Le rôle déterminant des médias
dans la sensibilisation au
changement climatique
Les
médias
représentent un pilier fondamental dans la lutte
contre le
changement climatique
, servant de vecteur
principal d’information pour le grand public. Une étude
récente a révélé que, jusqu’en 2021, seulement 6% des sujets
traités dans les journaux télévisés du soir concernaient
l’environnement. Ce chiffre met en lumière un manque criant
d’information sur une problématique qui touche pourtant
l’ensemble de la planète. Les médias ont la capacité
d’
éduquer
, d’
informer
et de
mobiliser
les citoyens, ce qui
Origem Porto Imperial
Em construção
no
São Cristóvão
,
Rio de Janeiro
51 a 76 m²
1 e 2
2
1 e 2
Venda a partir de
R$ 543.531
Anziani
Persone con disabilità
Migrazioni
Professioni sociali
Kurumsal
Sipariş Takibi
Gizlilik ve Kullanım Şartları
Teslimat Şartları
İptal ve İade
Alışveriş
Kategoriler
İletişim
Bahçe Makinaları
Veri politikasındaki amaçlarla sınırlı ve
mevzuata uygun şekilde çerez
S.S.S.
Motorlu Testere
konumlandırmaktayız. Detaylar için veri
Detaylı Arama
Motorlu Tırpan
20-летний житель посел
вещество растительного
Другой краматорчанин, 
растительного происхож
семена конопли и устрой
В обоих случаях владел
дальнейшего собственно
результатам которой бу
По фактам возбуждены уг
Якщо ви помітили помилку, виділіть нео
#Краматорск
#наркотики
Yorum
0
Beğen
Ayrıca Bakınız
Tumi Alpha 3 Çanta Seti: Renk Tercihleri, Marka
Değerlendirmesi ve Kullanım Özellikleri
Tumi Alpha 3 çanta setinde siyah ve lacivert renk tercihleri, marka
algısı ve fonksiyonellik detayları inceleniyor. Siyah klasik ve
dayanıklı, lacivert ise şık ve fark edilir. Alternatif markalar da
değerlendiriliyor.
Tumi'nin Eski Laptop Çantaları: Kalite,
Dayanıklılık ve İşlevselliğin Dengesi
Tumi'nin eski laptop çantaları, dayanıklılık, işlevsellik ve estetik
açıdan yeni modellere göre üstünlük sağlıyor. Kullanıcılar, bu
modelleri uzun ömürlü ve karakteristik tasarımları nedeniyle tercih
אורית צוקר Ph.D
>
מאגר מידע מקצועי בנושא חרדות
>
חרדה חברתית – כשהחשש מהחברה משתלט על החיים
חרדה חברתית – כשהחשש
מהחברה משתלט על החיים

■ ■ ■ ■ ■

### Instructions to follow
Every line above that holds the word "Şartları" needs to be copied.

### Solution to this exercise
Gizlilik ve Kullanım Şartları
Teslimat Şartları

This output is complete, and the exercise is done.